* Your assignment:
With the pictures removed, set down all of the entries below exactly.
Segment Open
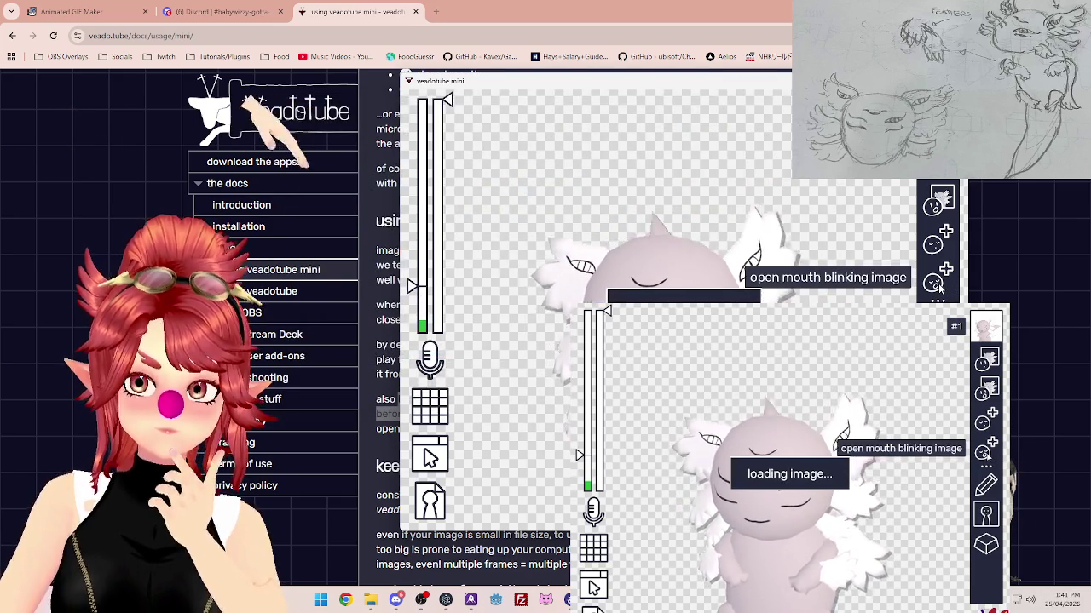
{"action": "left_click", "coordinate": [935, 284]}
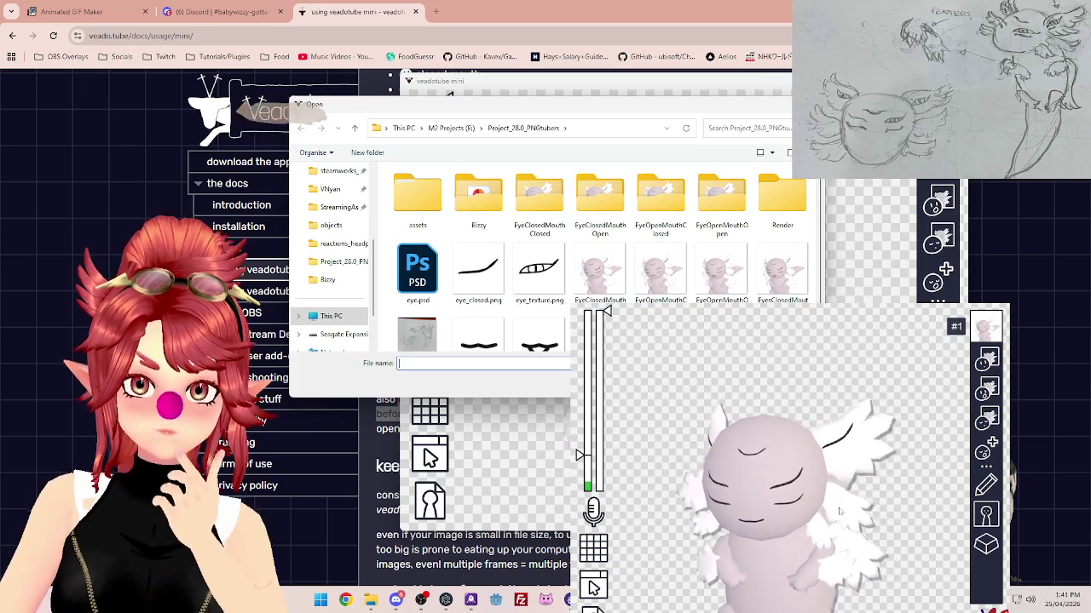
{"action": "double_click", "coordinate": [781, 271]}
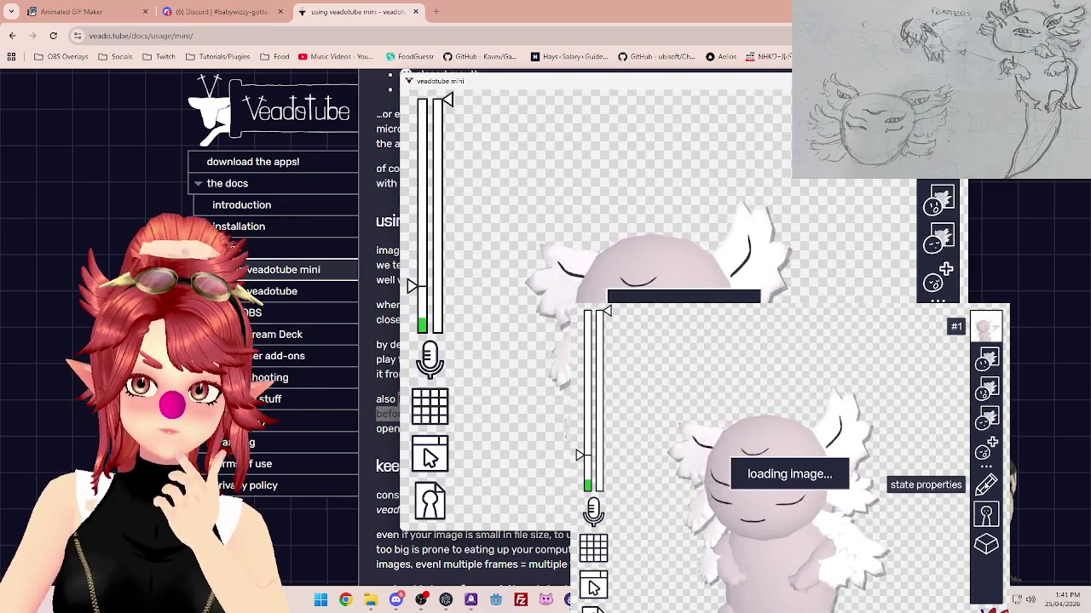
{"action": "left_click", "coordinate": [986, 466]}
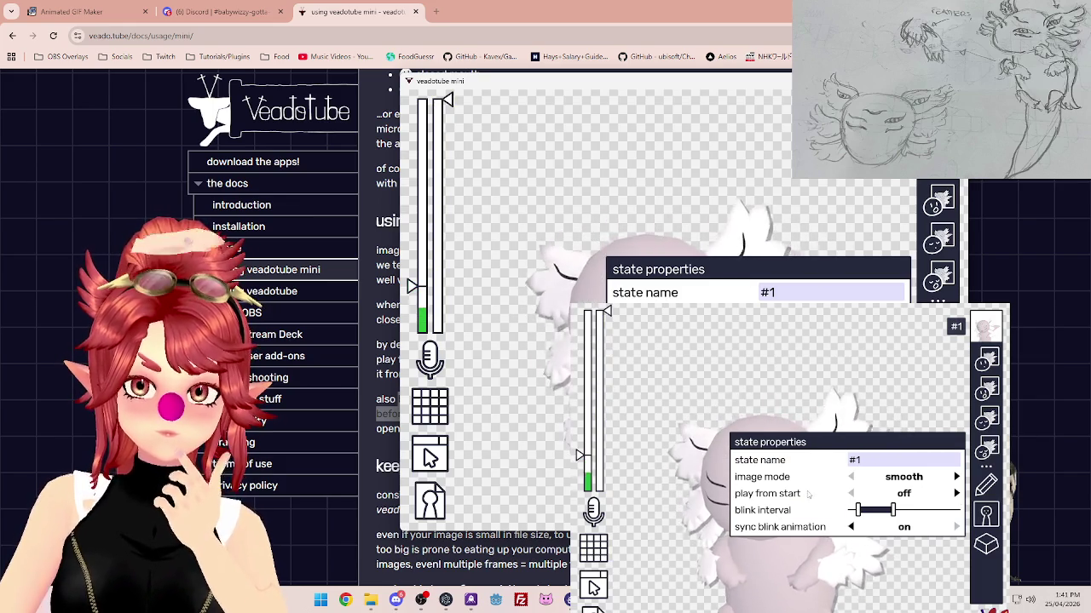
- Toggle 'play from start' for the state, then return to the docs' blinking-image paragraph
{"action": "left_click", "coordinate": [956, 493]}
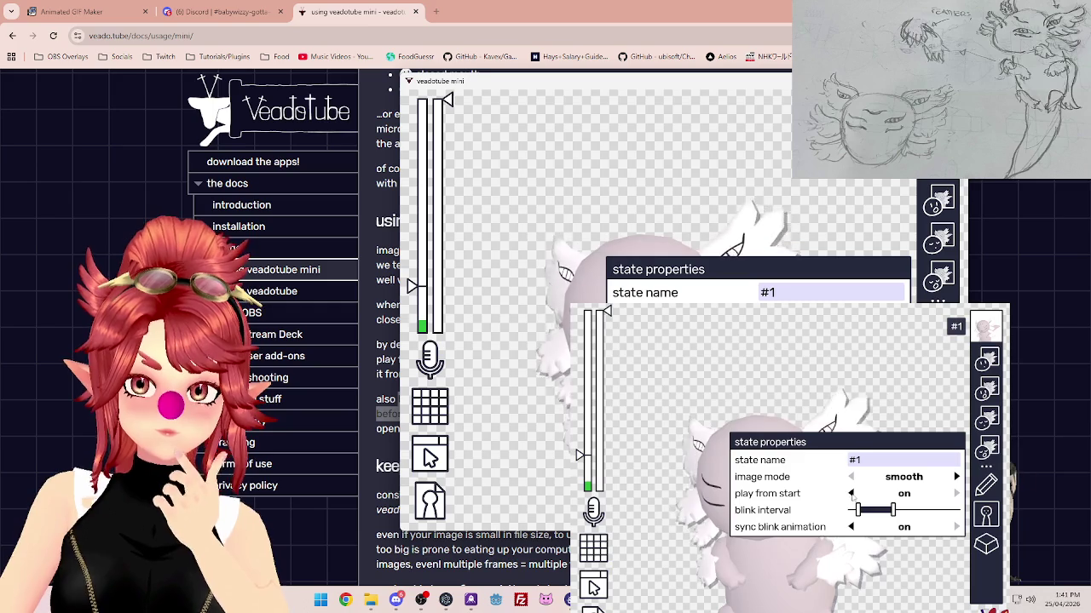
{"action": "left_click", "coordinate": [988, 517]}
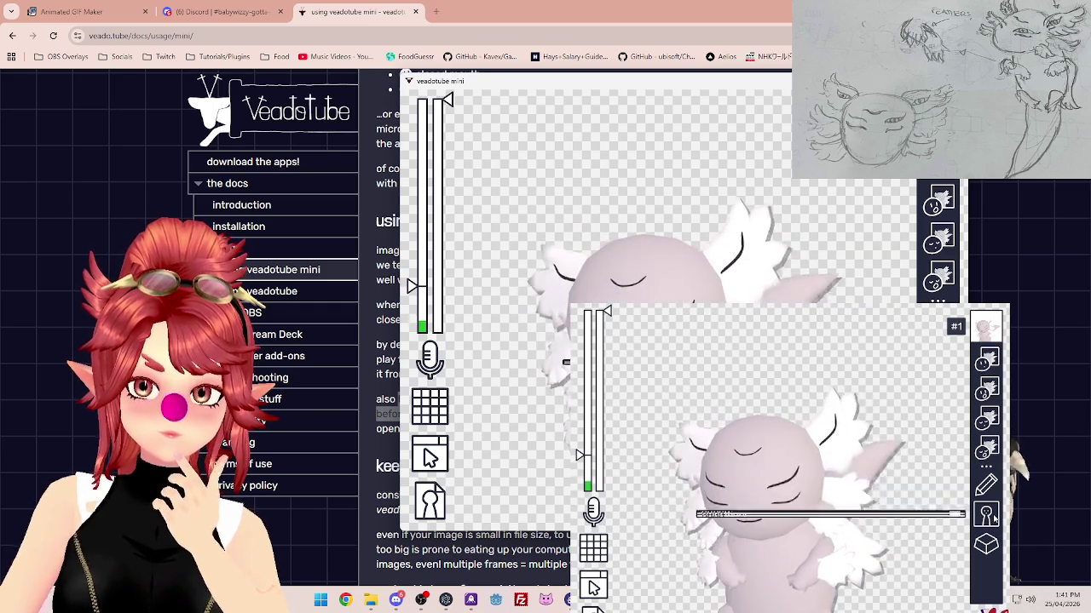
{"action": "left_click", "coordinate": [990, 488]}
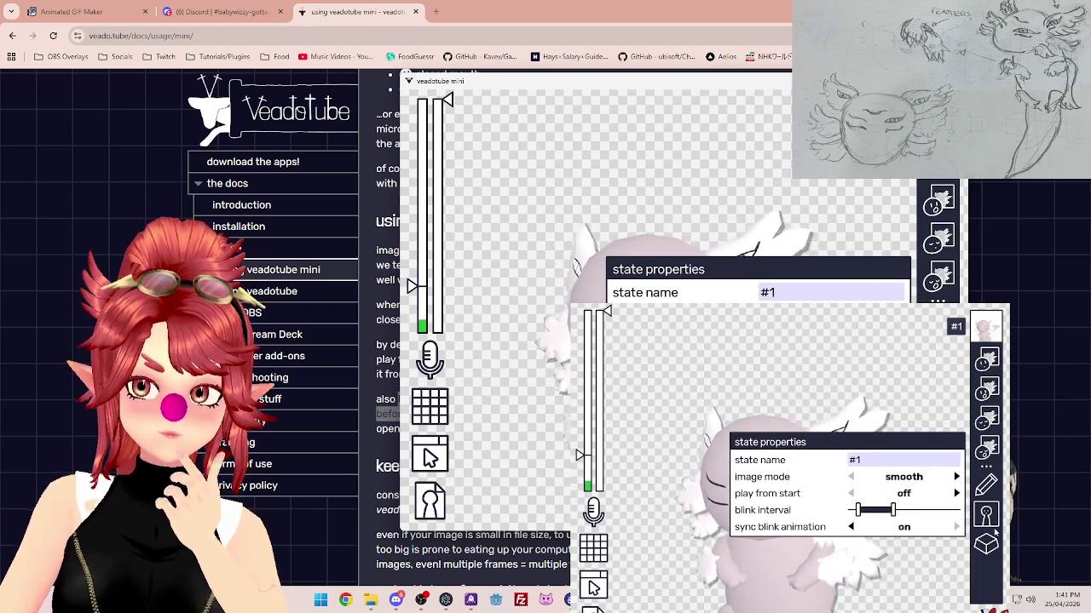
{"action": "left_click", "coordinate": [874, 254]}
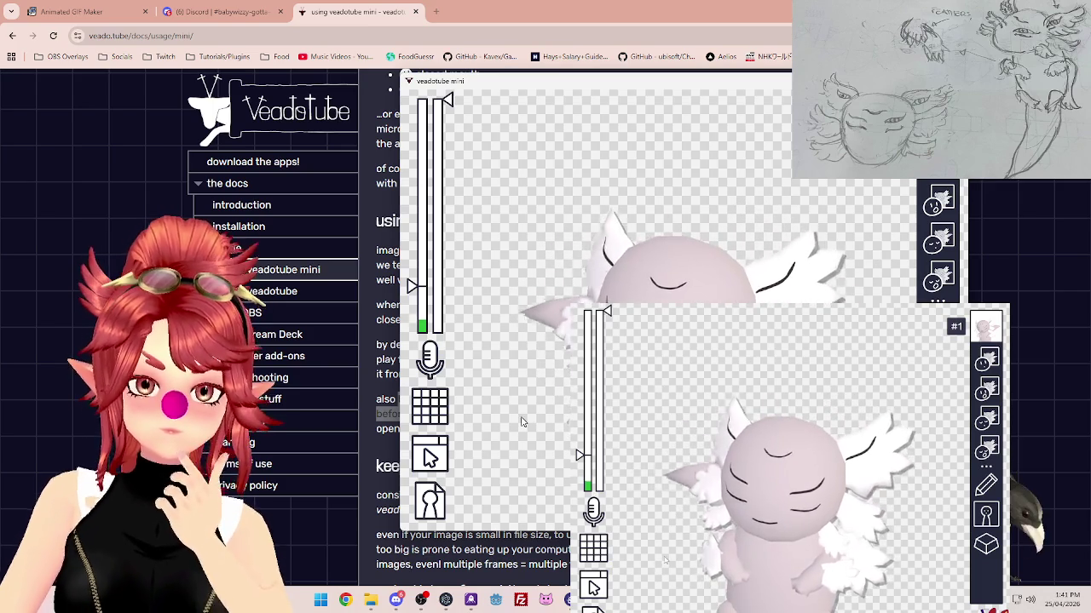
{"action": "mouse_move", "coordinate": [696, 600]}
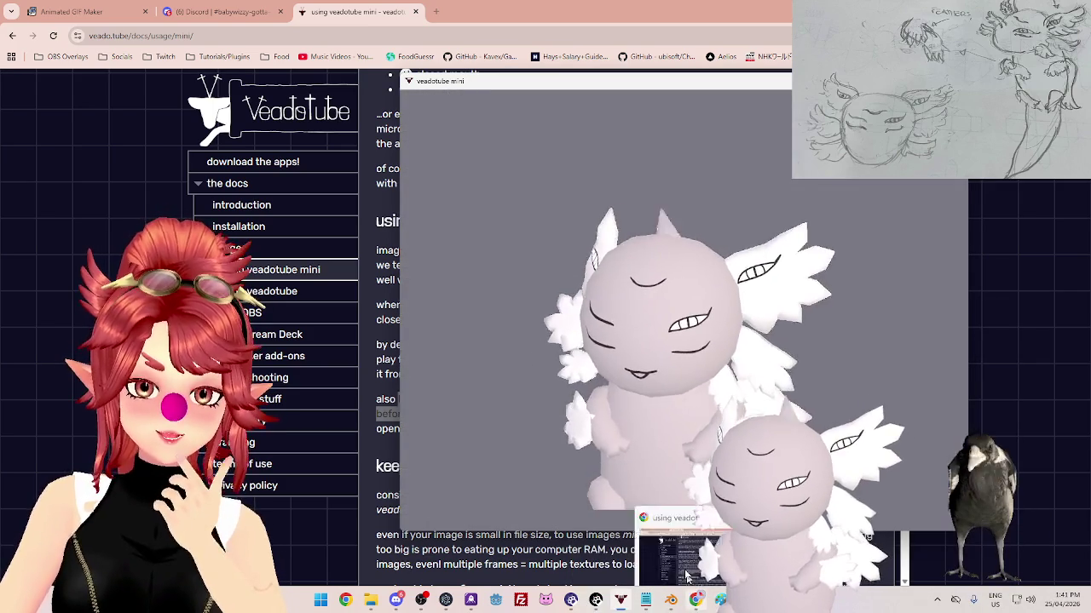
{"action": "left_click", "coordinate": [690, 583]}
{"action": "left_click_drag", "start_coordinate": [410, 398], "coordinate": [471, 400]}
Segment Closed
* Result for this exercise:
{"action": "left_click", "coordinate": [935, 284]}
{"action": "double_click", "coordinate": [781, 271]}
{"action": "left_click", "coordinate": [986, 466]}
- Toggle 'play from start' for the state, then return to the docs' blinking-image paragraph
{"action": "left_click", "coordinate": [956, 493]}
{"action": "left_click", "coordinate": [988, 517]}
{"action": "left_click", "coordinate": [990, 488]}
{"action": "left_click", "coordinate": [874, 254]}
{"action": "mouse_move", "coordinate": [696, 600]}
{"action": "left_click", "coordinate": [690, 583]}
{"action": "left_click_drag", "start_coordinate": [410, 398], "coordinate": [471, 400]}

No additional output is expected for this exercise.